*** Block opens ***

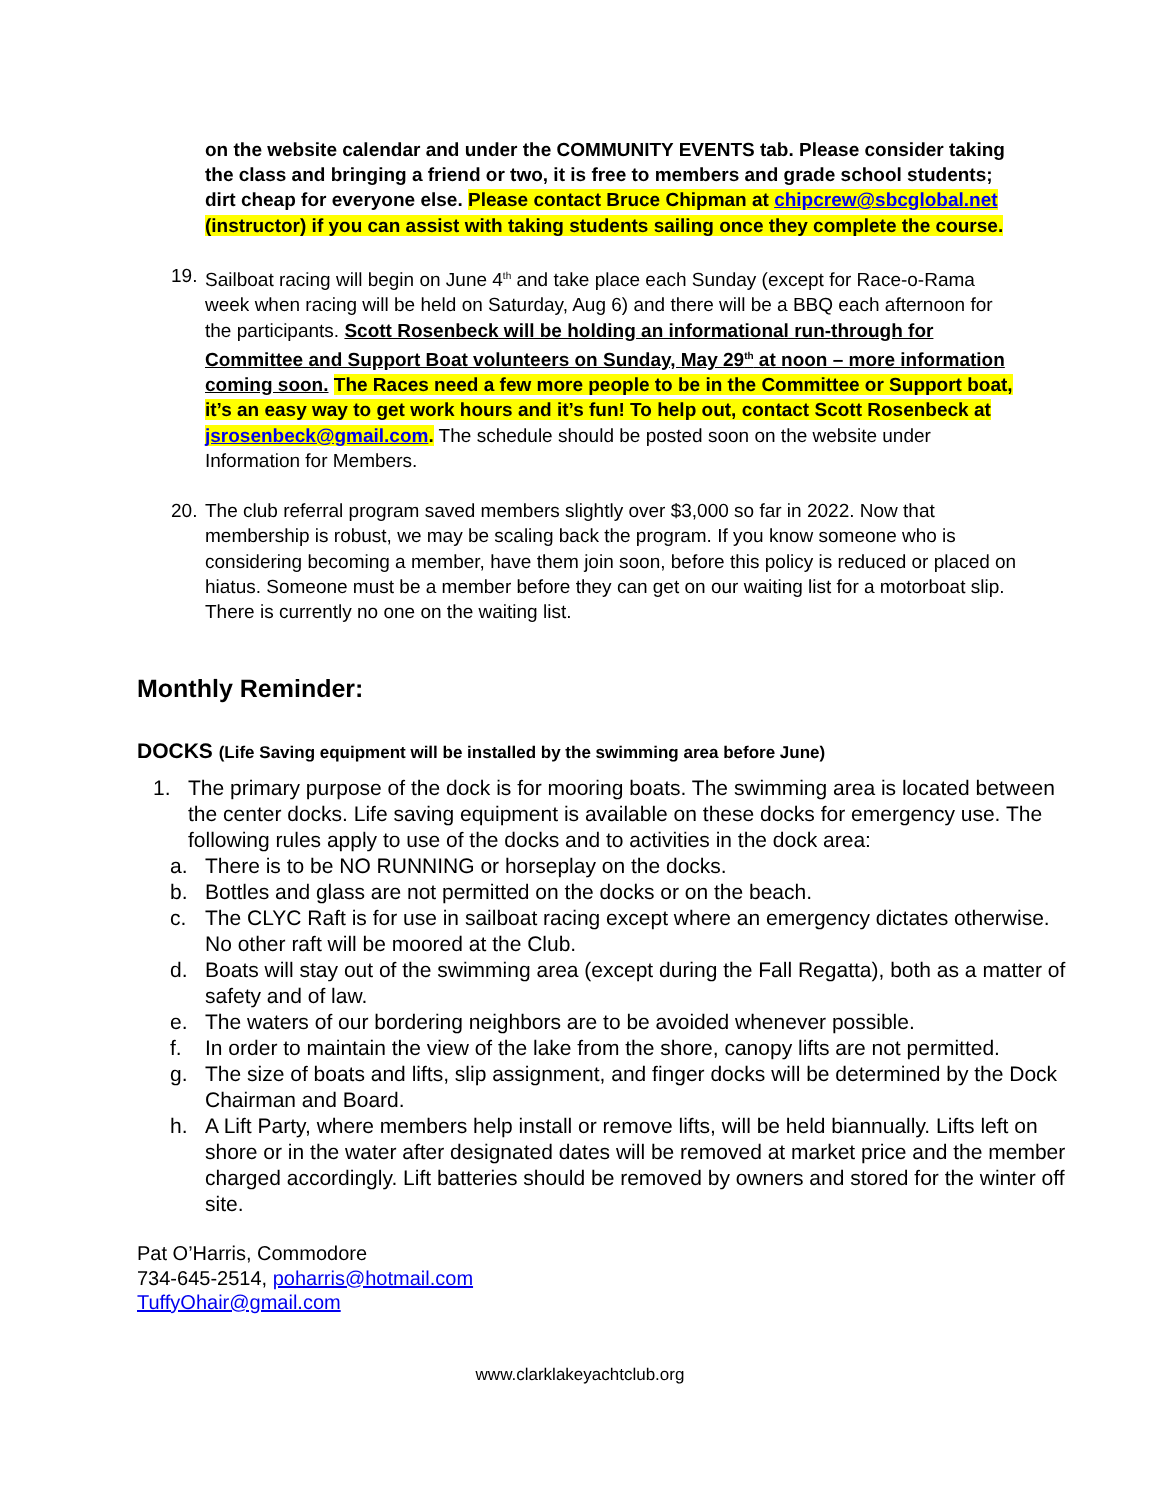on the website calendar and under the COMMUNITY EVENTS tab. Please consider taking the class and bringing a friend or two, it is free to members and grade school students; dirt cheap for everyone else. Please contact Bruce Chipman at chipcrew@sbcglobal.net (instructor) if you can assist with taking students sailing once they complete the course.
19.
Sailboat racing will begin on June 4<sup>th</sup> and take place each Sunday (except for Race-o-Rama week when racing will be held on Saturday, Aug 6) and there will be a BBQ each afternoon for the participants. Scott Rosenbeck will be holding an informational run-through for Committee and Support Boat volunteers on Sunday, May 29<sup>th</sup> at noon – more information coming soon. The Races need a few more people to be in the Committee or Support boat, it’s an easy way to get work hours and it’s fun! To help out, contact Scott Rosenbeck at jsrosenbeck@gmail.com. The schedule should be posted soon on the website under Information for Members.
20.
The club referral program saved members slightly over $3,000 so far in 2022. Now that membership is robust, we may be scaling back the program. If you know someone who is considering becoming a member, have them join soon, before this policy is reduced or placed on hiatus. Someone must be a member before they can get on our waiting list for a motorboat slip. There is currently no one on the waiting list.
Monthly Reminder:
DOCKS (Life Saving equipment will be installed by the swimming area before June)
1. The primary purpose of the dock is for mooring boats. The swimming area is located between the center docks. Life saving equipment is available on these docks for emergency use. The following rules apply to use of the docks and to activities in the dock area:
a. There is to be NO RUNNING or horseplay on the docks.
b. Bottles and glass are not permitted on the docks or on the beach.
c. The CLYC Raft is for use in sailboat racing except where an emergency dictates otherwise. No other raft will be moored at the Club.
d. Boats will stay out of the swimming area (except during the Fall Regatta), both as a matter of safety and of law.
e. The waters of our bordering neighbors are to be avoided whenever possible.
f. In order to maintain the view of the lake from the shore, canopy lifts are not permitted.
g. The size of boats and lifts, slip assignment, and finger docks will be determined by the Dock Chairman and Board.
h. A Lift Party, where members help install or remove lifts, will be held biannually. Lifts left on shore or in the water after designated dates will be removed at market price and the member charged accordingly. Lift batteries should be removed by owners and stored for the winter off site.
Pat O’Harris, Commodore
734-645-2514, poharris@hotmail.com
TuffyOhair@gmail.com
www.clarklakeyachtclub.org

*** Block closes ***

→ To do
Scan the material line by line and report each one that contains "soon".

→ Output for this exercise
Sailboat racing will begin on June 4<sup>th</sup> and take place each Sunday (except for Race-o-Rama week when racing will be held on Saturday, Aug 6) and there will be a BBQ each afternoon for the participants. Scott Rosenbeck will be holding an informational run-through for Committee and Support Boat volunteers on Sunday, May 29<sup>th</sup> at noon – more information coming soon. The Races need a few more people to be in the Committee or Support boat, it’s an easy way to get work hours and it’s fun! To help out, contact Scott Rosenbeck at jsrosenbeck@gmail.com. The schedule should be posted soon on the website under Information for Members.
The club referral program saved members slightly over $3,000 so far in 2022. Now that membership is robust, we may be scaling back the program. If you know someone who is considering becoming a member, have them join soon, before this policy is reduced or placed on hiatus. Someone must be a member before they can get on our waiting list for a motorboat slip. There is currently no one on the waiting list.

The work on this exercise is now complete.